Carrie Anna Geisberg et al. Coron Artery Dis. 2011 Dec.

Abstract

Background: Coronary artery disease (CAD) is the leading killer in the United States. Patients with severe CAD and ischemia have worse prognosis. Therefore expansion of biomarker research, to identify at-risk individuals and explain the complex biology between cardiovascular growth factors and atherosclerosis is needed. Neuregulin-1β (NRG-1β) is a myocardial stress activated growth and survival factor released from endocardial and endothelial cells. NRG-1β is essential for cardiovascular development and a regulator of angiogenesis. We postulated that plasma and serum levels of NRG-1β would vary in relation to CAD severity and the presence of stress-induced ischemia.

Methods: We measured serum and plasma levels of NRG-1β and vascular endothelial growth factor (VEGF) in 60 patients undergoing cardiac catheterization. CAD severity was calculated from angiographic results using a modified Duke jeopardy score.

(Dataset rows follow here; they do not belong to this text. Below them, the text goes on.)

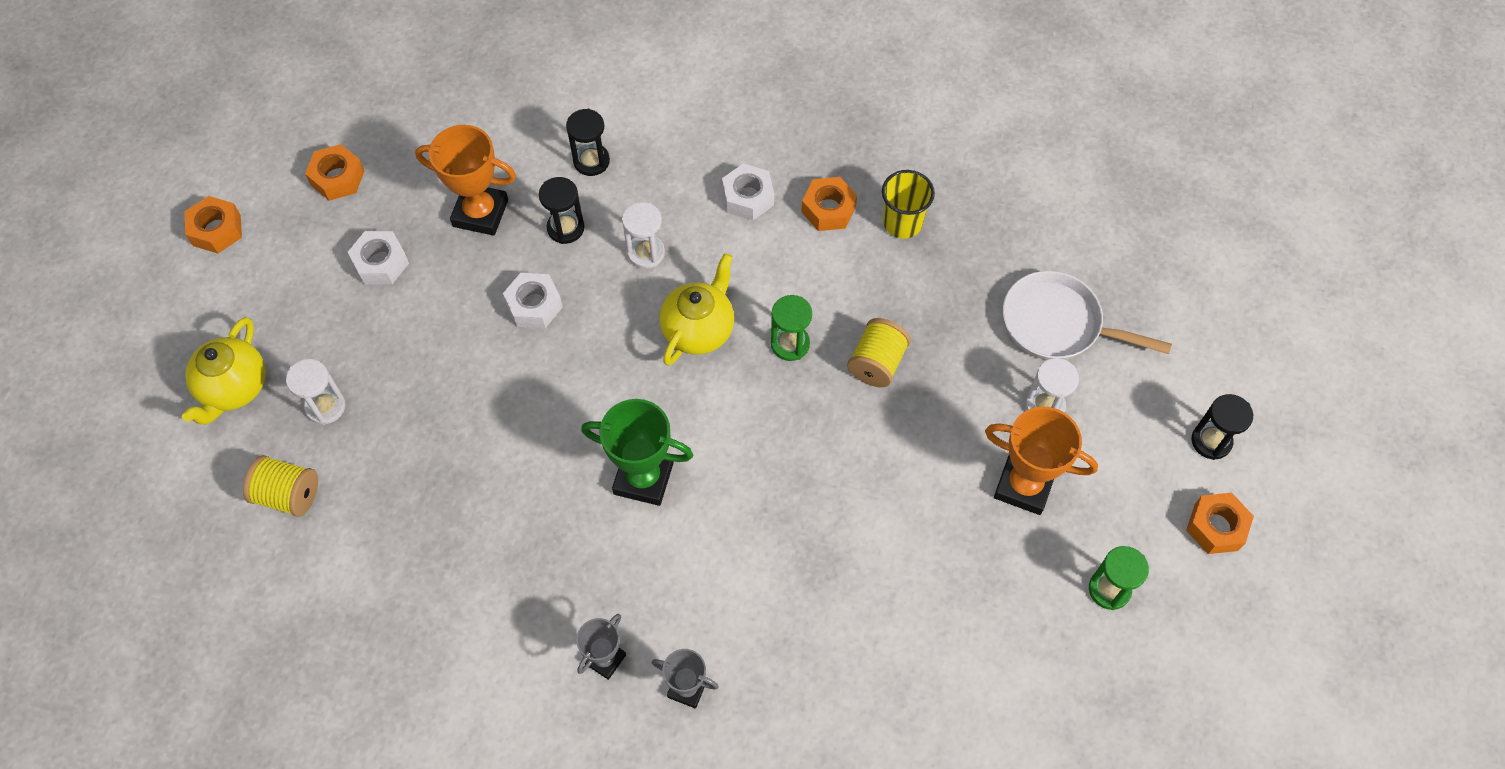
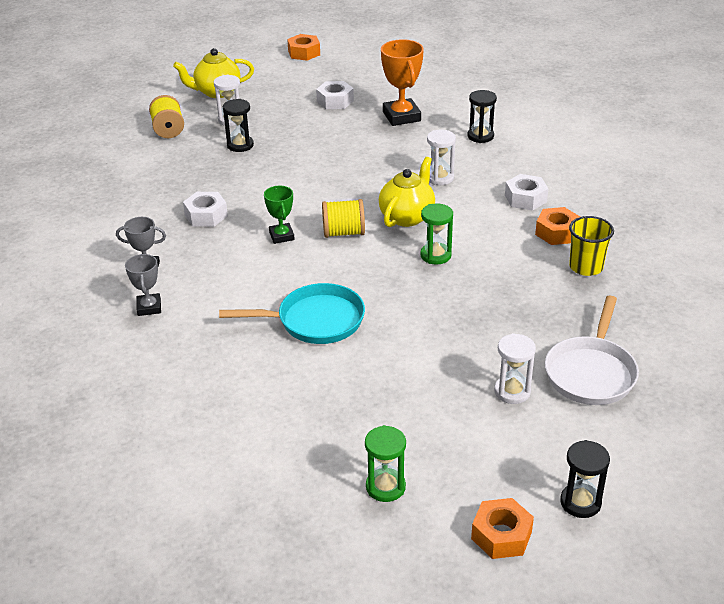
camera: 60 degrees right, 25 degrees down
orange nut [305,144,364,201] -> none
white nut [503,273,563,328] -> white nut moved to [183,192,228,227]
black hourglass [539,177,585,244] -> black hourglass moved to [223,99,254,152]
green trophy [581,399,693,506] -> green trophy [264,186,295,244], size x0.59
yellow teapot [660,253,734,366] -> yellow teapot turned 60 degrees counterclockwise [379,157,435,227]
yellow spool [847,318,911,387] -> yellow spool moved to [322,199,365,238]
orange trophy [985,406,1098,515] -> none
white pan [1003,271,1172,360] -> white pan turned 150 degrees counterclockwise [545,296,639,405]
none -> turquoise pan [219,283,365,344]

Results: Serum NRG-1β (sNRG-1β), plasma NRG-1β (pNRG-1β), serum VEGF, and plasma VEGF were detectable in the majority of patients. The pNRG-1β levels were approximately two-fold higher than sNRG-1β. Both sNRG-1β and pNRG-1β correlated inversely with CAD severity. pNRG-1β levels were statistically higher in patients with stress-induced ischemia denoted by a positive myocardial perfusion imaging study that correlated with angiographic findings (P=0.02).

Conclusion: Both sNRG-1β and pNRG-1β correlated inversely with angiographic severity of CAD. pNRG-1β levels were two-fold higher than serum and were higher in patients with stress-induced ischemia. Therefore we conclude that plasma is the optimal source for the further exploration of the biological significance of NRG-1β as a biomarker of CAD severity and ischemia.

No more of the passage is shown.